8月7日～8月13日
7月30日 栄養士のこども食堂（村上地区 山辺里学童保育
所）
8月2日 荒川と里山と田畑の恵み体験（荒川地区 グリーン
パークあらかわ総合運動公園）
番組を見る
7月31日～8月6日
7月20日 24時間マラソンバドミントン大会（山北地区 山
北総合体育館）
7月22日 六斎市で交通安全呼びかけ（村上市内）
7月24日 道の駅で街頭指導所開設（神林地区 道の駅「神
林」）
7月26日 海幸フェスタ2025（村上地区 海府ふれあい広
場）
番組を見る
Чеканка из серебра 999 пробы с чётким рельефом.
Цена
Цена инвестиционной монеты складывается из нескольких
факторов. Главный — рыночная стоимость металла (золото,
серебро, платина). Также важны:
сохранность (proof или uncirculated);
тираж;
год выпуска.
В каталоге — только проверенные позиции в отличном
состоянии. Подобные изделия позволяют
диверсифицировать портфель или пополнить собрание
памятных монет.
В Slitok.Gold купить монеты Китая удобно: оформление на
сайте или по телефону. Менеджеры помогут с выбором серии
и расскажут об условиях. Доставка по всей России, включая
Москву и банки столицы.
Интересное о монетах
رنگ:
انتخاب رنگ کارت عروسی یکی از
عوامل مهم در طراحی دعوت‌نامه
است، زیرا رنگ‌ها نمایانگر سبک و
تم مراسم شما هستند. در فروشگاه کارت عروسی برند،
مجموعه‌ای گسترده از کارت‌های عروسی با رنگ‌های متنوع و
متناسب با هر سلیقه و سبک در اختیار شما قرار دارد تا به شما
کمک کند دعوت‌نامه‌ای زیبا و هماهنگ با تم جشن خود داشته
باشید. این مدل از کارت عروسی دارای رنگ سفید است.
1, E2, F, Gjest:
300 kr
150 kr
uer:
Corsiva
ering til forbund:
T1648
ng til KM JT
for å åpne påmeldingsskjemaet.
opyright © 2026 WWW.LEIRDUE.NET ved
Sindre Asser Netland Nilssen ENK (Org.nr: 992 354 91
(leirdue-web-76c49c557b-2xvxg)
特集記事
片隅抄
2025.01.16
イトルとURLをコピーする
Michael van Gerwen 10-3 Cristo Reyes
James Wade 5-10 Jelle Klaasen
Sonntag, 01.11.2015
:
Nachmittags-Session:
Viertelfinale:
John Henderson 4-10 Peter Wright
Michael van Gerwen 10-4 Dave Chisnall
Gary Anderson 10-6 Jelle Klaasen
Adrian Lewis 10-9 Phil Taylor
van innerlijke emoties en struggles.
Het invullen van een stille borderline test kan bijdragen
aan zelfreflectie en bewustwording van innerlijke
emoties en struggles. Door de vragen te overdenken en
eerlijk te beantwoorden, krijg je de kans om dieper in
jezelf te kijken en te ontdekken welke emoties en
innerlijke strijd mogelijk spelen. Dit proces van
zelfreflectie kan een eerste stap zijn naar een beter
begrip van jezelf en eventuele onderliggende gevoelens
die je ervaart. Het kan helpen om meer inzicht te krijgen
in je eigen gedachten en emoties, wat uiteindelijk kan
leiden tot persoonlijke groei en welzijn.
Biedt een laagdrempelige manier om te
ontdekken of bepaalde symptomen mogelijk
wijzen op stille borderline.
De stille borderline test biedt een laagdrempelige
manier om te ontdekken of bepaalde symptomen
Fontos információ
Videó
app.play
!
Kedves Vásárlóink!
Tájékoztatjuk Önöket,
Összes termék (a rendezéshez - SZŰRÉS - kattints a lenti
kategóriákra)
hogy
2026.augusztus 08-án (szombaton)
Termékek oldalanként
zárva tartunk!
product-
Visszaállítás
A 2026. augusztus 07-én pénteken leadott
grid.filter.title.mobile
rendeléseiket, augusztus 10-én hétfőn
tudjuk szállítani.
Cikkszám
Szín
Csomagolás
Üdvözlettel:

Work to be completed :: Copy the lines above that hold the word "Jelle".

Solution for this exercise ::
James Wade 5-10 Jelle Klaasen
Gary Anderson 10-6 Jelle Klaasen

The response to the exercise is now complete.